Let $M$ be a von Neumann algebra and $a,b\in M$. Suppose $a\geq b$, then we have $R_a\geq R_b$, where $R_a$ is the range projection of $a$ and $R_b$ is the range projection of $b$.
According to the definition of $R_b$, $R_b$ is the smallest projection such that $R_b b=b$. If we prove that $R_ab=b$, then we can conclude that $R_a\geq R_b$.
My question is that how to deduce that $R_ab=b$?
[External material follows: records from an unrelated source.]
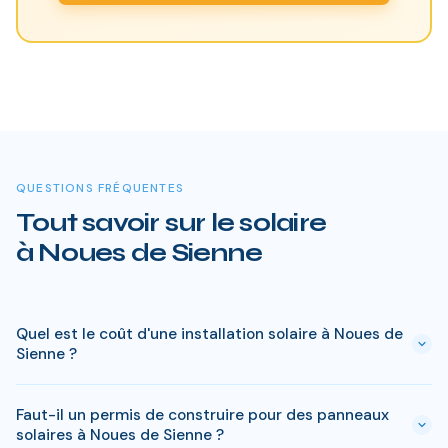
QUESTIONS FRÉQUENTES
Tout savoir sur le solaire
à Noues de Sienne
Quel est le coût d'une installation solaire à Noues de
Sienne ?
Le prix varie entre 5 000 € et 15 000 € selon la puissance (3
Faut-il un permis de construire pour des panneaux
à 9 kWc). Après les aides disponibles en Calvados
solaires à Noues de Sienne ?
(MaPrimeRénov', prime autoconsommation, TVA réduite), le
Assuming that $a$ and $b$ are positive elements with $a\geq b$, then, for every $n\in {\mathbb N}$, we have that $$ c_n:= (1-a^{1/n})b^{1/2} \quad {\buildrel n\to 0 \over \longrightarrow} \quad 0, $$ because $$ c_nc_n^* = (1-a^{1/n})b(1-a^{1/n}) \leq (1-a^{1/n})a(1-a^{1/n}) \to 0. $$ Therefore $$ a^{1/n}b^{1/2} \to b^{1/2}. $$ Denoting by $\bar R(x)$ the closure of the range of an operator $x$, and observing that $\bar R(a^{1/n}) = \bar R(a)$, we deduce from the above that $$ \bar R(b^{1/2}) \subseteq \bar R(a), $$ but since $\bar R(b^{1/2}) = \bar R(b)$, we get $\bar R(b)\subseteq \bar R(a)$, whence the conclusion.